Transcribe everything from the start of the items down through the line containing "不考虑了。代数推导天地灭，组", both ends included, keeping every character and line break unchanged.

**Source texts of formatted documents**
################

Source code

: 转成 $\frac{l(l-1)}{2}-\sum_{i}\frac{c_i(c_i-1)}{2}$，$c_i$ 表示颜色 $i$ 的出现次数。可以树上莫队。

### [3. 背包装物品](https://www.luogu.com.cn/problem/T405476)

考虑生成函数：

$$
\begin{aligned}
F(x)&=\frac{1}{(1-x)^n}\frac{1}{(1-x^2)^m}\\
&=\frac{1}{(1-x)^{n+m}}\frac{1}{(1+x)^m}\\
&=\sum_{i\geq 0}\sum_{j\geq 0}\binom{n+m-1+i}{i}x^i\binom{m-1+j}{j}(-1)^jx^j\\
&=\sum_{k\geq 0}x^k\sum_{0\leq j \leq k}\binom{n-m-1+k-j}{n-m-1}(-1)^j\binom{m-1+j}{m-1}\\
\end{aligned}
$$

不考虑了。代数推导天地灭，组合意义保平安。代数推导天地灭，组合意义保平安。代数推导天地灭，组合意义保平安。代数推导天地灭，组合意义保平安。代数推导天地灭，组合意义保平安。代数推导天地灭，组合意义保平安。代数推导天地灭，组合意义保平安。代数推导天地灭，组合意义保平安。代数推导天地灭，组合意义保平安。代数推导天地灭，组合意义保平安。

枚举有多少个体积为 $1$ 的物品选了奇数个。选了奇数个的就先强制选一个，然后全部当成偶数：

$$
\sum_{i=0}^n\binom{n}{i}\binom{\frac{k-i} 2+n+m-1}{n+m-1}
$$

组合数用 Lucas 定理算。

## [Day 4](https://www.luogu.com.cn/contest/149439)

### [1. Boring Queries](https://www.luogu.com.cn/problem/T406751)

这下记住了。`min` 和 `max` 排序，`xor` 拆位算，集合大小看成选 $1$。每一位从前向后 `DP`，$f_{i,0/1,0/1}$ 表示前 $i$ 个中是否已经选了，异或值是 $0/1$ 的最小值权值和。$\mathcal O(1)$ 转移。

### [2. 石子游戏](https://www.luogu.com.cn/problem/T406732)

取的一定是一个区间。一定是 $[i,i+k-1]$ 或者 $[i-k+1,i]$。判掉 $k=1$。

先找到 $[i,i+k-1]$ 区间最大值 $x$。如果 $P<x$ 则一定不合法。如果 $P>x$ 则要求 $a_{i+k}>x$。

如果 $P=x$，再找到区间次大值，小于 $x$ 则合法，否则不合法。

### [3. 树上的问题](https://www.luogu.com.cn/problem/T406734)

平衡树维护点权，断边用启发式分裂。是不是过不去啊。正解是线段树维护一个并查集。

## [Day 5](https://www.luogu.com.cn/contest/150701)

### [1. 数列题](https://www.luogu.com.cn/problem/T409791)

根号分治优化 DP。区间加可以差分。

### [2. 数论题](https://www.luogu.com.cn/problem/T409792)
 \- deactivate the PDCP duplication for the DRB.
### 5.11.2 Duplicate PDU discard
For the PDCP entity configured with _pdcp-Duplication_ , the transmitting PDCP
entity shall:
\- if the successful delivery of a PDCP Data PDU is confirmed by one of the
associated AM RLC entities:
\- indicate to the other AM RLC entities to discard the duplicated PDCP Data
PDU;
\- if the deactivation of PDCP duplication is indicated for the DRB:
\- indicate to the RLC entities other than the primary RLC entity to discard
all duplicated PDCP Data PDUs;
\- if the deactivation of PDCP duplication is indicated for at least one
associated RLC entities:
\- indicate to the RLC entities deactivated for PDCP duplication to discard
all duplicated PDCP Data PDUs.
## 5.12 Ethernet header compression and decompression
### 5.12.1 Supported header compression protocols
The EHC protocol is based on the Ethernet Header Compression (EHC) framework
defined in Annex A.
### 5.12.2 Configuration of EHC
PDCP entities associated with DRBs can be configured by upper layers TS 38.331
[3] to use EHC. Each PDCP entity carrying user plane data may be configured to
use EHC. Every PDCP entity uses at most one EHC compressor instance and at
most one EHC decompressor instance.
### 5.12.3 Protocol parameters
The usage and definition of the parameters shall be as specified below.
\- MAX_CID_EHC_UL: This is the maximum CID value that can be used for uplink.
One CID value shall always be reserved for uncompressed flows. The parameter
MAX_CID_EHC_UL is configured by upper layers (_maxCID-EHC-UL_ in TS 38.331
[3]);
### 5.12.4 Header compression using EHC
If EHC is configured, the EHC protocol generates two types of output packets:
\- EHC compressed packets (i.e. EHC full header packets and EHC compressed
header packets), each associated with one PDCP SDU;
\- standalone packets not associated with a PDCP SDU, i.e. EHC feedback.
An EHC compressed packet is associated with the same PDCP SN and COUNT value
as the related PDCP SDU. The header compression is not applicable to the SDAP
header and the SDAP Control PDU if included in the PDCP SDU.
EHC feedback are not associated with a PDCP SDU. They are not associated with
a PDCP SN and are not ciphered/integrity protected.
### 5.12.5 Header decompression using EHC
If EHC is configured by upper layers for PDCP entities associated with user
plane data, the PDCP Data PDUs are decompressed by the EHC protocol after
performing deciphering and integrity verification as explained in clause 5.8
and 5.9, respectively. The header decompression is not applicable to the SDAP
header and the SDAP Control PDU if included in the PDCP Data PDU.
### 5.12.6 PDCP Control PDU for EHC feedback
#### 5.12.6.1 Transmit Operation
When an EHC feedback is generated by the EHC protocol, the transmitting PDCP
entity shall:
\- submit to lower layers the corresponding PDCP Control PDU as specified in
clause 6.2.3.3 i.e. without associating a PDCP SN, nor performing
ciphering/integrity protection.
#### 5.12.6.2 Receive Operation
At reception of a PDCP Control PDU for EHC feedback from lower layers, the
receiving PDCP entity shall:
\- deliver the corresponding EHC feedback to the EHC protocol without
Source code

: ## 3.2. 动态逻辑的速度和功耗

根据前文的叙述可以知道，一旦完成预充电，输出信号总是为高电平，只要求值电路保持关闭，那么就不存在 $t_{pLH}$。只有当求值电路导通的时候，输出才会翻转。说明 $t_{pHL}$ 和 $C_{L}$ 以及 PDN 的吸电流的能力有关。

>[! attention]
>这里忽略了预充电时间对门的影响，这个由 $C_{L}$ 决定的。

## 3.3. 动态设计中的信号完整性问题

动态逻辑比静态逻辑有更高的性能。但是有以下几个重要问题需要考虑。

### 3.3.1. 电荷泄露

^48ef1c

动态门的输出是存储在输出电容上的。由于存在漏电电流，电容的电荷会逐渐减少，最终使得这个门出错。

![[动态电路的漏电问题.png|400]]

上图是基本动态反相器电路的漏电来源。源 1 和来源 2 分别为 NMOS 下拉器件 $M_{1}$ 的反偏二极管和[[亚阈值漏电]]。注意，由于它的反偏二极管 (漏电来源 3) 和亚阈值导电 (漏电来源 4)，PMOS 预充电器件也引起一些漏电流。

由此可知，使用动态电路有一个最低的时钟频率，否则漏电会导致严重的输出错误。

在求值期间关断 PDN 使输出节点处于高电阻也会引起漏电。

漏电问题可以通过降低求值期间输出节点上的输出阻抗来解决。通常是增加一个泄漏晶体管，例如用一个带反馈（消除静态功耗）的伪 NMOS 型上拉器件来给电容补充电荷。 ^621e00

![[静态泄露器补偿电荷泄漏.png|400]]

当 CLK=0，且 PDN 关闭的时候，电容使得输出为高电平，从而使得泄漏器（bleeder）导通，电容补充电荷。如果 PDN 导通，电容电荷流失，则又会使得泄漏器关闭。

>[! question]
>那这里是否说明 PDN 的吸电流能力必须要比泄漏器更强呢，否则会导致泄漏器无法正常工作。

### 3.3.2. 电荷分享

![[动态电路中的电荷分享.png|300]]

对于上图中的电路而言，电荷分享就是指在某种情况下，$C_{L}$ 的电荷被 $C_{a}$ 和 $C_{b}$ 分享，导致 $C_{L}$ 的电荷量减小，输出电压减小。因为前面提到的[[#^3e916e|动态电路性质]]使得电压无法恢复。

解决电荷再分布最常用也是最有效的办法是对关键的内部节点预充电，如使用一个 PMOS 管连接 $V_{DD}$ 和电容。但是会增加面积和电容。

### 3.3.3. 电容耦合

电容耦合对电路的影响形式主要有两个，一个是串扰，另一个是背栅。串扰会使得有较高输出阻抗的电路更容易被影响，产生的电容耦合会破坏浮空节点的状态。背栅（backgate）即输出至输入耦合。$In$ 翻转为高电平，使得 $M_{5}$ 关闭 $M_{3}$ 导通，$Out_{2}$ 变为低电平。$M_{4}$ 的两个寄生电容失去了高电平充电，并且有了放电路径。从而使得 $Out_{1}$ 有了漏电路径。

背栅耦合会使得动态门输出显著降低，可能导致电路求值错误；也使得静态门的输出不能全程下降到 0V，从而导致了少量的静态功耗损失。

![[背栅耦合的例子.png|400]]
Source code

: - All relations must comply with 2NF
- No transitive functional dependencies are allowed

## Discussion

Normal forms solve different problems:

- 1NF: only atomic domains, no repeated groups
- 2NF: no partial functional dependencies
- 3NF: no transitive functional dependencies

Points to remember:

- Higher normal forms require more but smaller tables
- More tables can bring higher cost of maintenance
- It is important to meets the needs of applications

################

**Answer for the task**
Source code

: 转成 $\frac{l(l-1)}{2}-\sum_{i}\frac{c_i(c_i-1)}{2}$，$c_i$ 表示颜色 $i$ 的出现次数。可以树上莫队。

### [3. 背包装物品](https://www.luogu.com.cn/problem/T405476)

考虑生成函数：

$$
\begin{aligned}
F(x)&=\frac{1}{(1-x)^n}\frac{1}{(1-x^2)^m}\\
&=\frac{1}{(1-x)^{n+m}}\frac{1}{(1+x)^m}\\
&=\sum_{i\geq 0}\sum_{j\geq 0}\binom{n+m-1+i}{i}x^i\binom{m-1+j}{j}(-1)^jx^j\\
&=\sum_{k\geq 0}x^k\sum_{0\leq j \leq k}\binom{n-m-1+k-j}{n-m-1}(-1)^j\binom{m-1+j}{m-1}\\
\end{aligned}
$$

不考虑了。代数推导天地灭，组合意义保平安。代数推导天地灭，组合意义保平安。代数推导天地灭，组合意义保平安。代数推导天地灭，组合意义保平安。代数推导天地灭，组合意义保平安。代数推导天地灭，组合意义保平安。代数推导天地灭，组合意义保平安。代数推导天地灭，组合意义保平安。代数推导天地灭，组合意义保平安。代数推导天地灭，组合意义保平安。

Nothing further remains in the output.